Introduction: A prospective, controlled pilot trial was started to evaluate the efficacy of a Sirolimus (Sir)/Tacrolimus (Tac)-based immunosupressive regimen on acute and chronic rejection in de novo LTx/HLTx recipients.

Material and Methods: In this study 13 LTx and 2 HLTx-recipients (10 male, mean recipient age 45±9.8 years, mean donor age 37±11 years, mean ischemia-time 290±109min) received a Sir- and Tac-based immunosuppressive therapy. Both immunosuppressants were administered trough level adjusted (Sir: 4–8ng/ml; Tac: 5–10ng/ml), while steroid administration was minimized. Indications for Tx were fibrosis (n=7), COPD (n=2), cystic fibrosis (n=4), VSD with Eisenmenger's syndrome (n=2).

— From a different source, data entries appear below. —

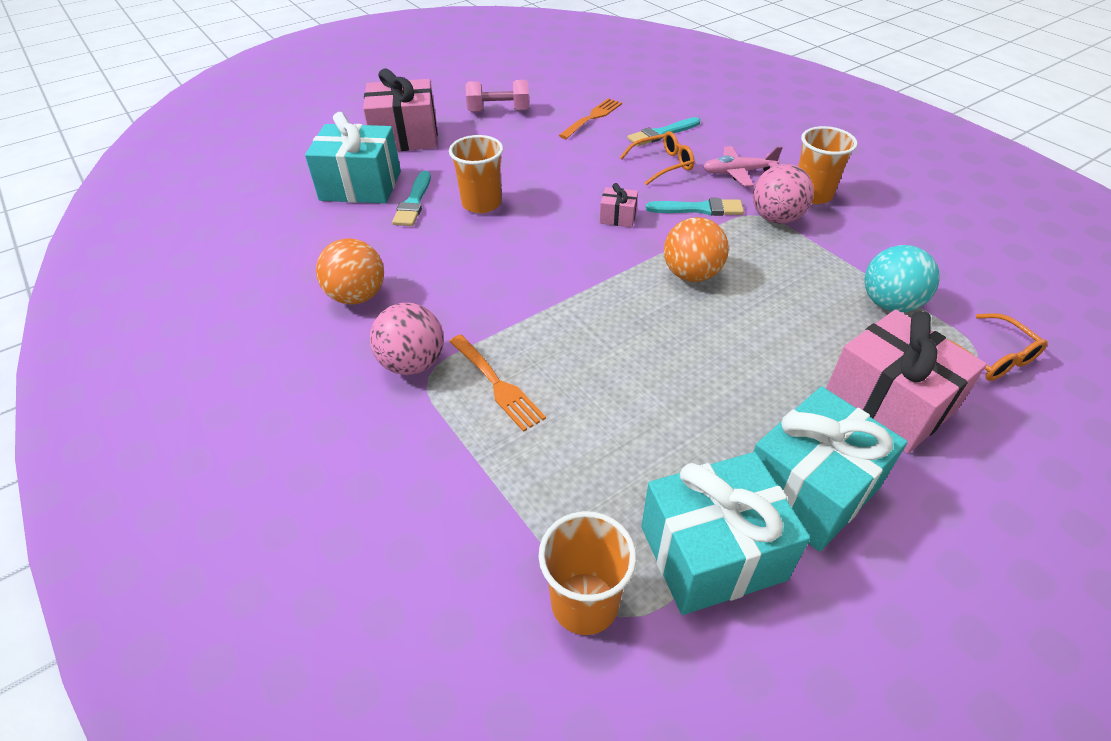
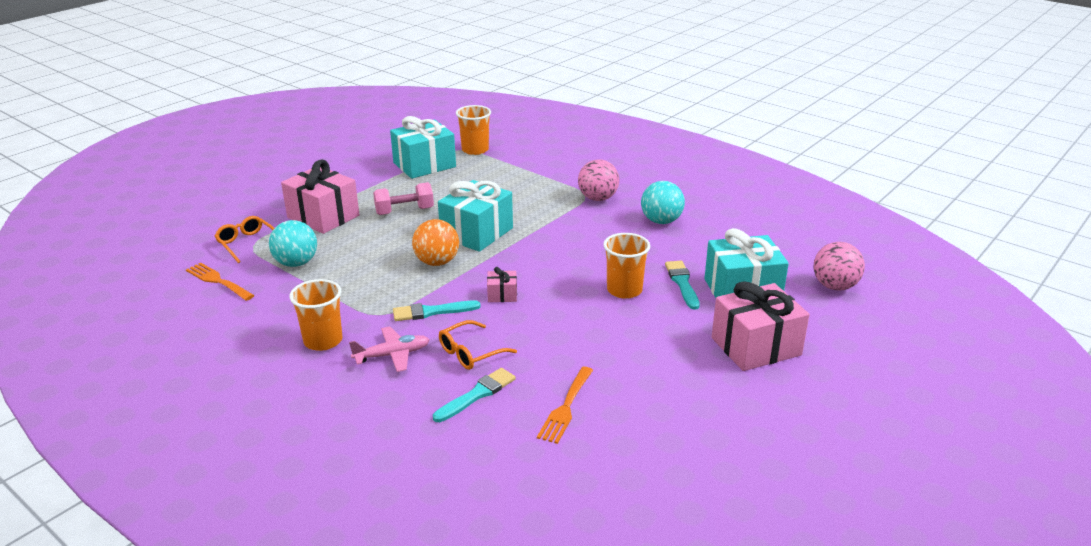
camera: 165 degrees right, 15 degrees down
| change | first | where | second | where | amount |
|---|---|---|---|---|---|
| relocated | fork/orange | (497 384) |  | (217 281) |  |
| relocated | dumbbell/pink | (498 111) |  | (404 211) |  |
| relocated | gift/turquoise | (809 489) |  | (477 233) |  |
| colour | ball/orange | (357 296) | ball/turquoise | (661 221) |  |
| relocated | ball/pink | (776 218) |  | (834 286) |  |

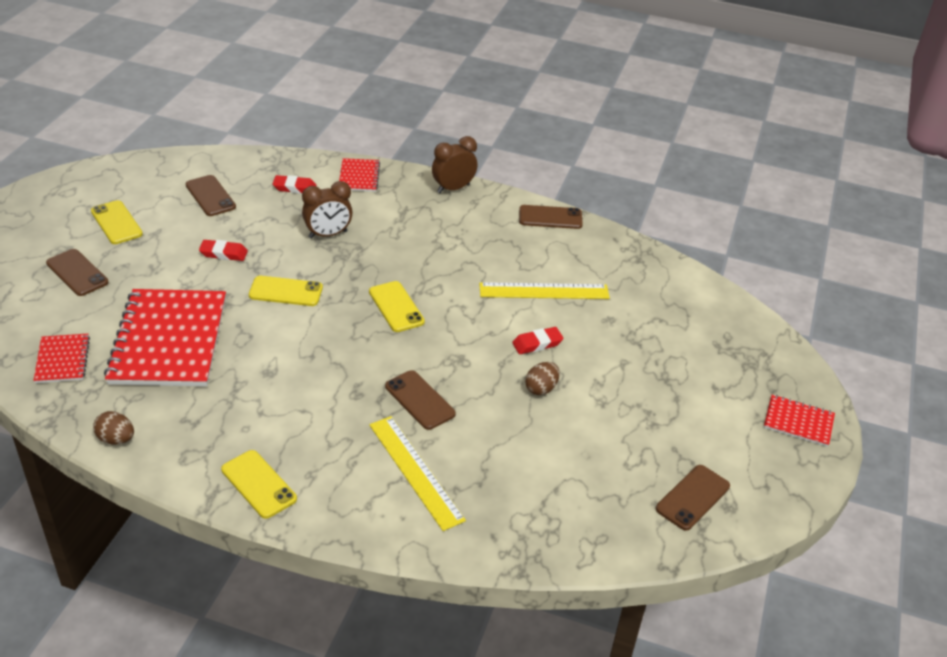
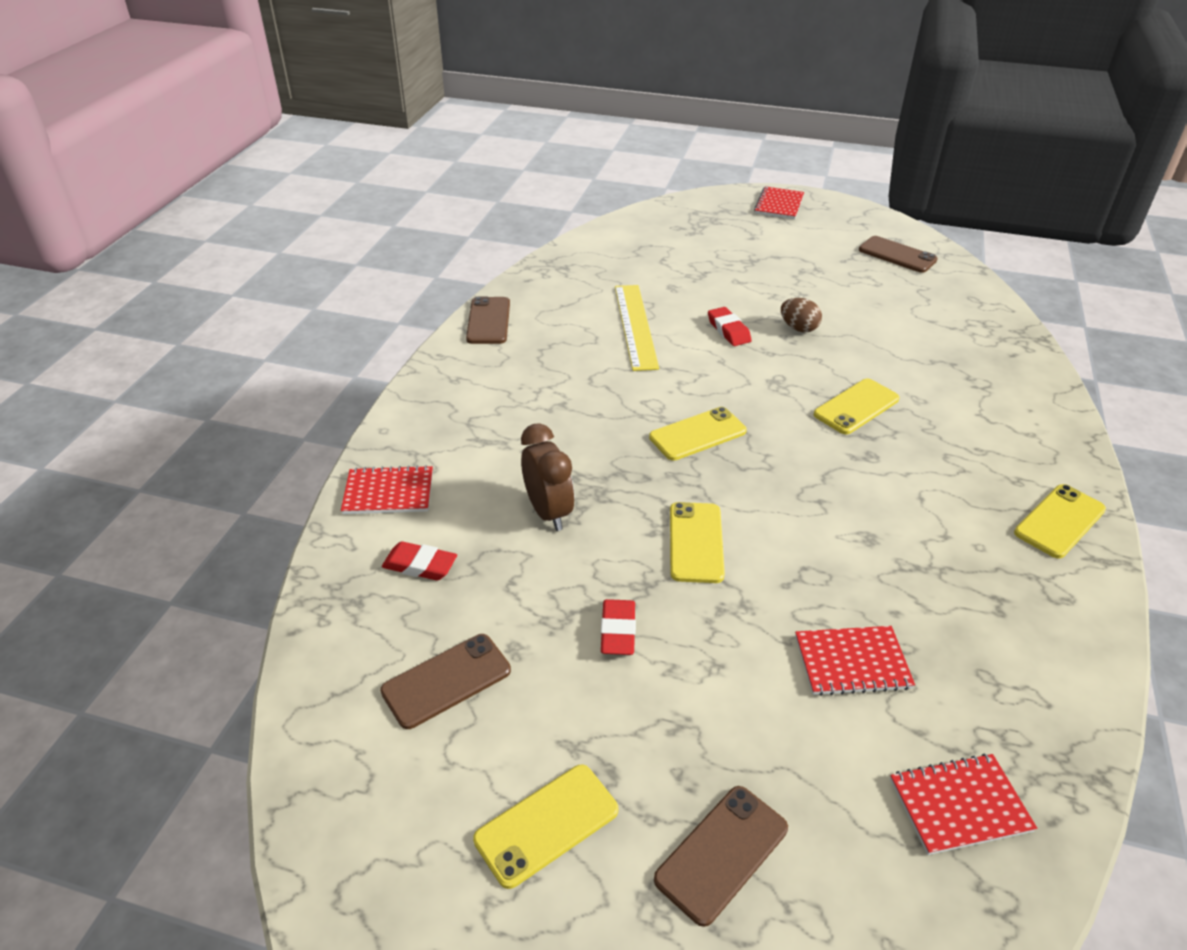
camera: 90 degrees left, 0 degrees up
| change | first | where | second | where | amount |
|---|---|---|---|---|---|
| spun | eraser/red | (294 188) |  | (420 565) | 75 degrees counterclockwise |
| size | notebook/red | (169 340) |  | (852 662) | x0.47 |
| colour | phone/brown | (420 400) | phone/yellow | (856 407) |  |
| missing | egg/brown | (116 439) |  |  |  |
| missing | ruler/yellow | (415 471) |  |  |  |
| missing | clock/brown | (453 188) |  |  |  |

Results: After a mean follow up of 9±4 months, survival was 87%. Three acute rejection episodes (ARE) occurred overall (0.08ARE/100 pt.days). Mean tac/sir trough levels were 9.1±1.89 ng/ml and 5.3±1.78 ng/ml, respectively. The infection incidence was 1.8±1.4/patient. In 5 patients bronchial wound healing complications occurred: One patient developed severe bronchial airway dehiscence. Mean cholesterol-levels were 203±67mg/dl, mean creatinine-levels before transplantation 0.9±0.27mg/dl and at latest follow-up 1.17±0.51mg/dl.

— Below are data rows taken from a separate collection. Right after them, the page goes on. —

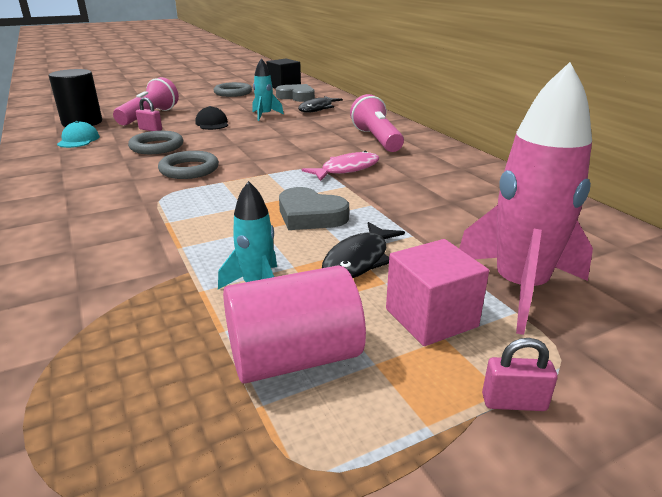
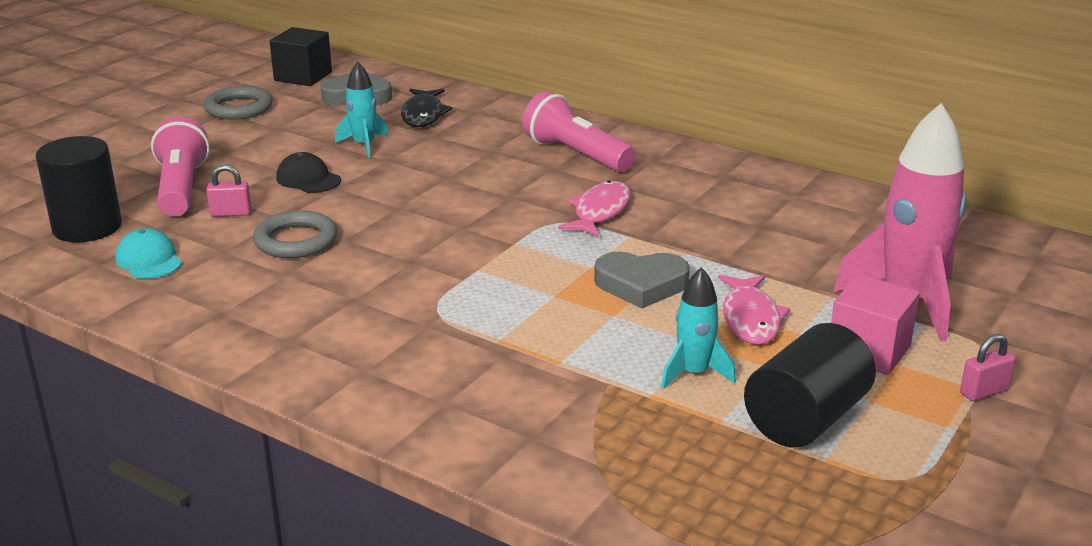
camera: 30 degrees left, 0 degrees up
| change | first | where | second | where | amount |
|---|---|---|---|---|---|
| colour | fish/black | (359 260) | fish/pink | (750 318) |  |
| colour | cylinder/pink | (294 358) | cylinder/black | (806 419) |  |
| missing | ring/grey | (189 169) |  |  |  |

Conclusions: Tac/Sir seems to be very efficacious in preventing AREs at low trough levels, while infection-incidence was comparable to alternative regimens. Severe bronchial wound healing complications occurred, possibly associated with Sir administration. Other adverse events were non-significant. Therefore, this combination seems to offer an option to decrease target trough levels of each drug minimizing the severity of long term side effects of each agent. Additionally, the possible impact of the antiproliferative effect of Sir on the incidence of obliterative bronchiolitis has to be awaited. Considering wound healing complications, onset of Sir application should be started after bronchial wound healing is complete.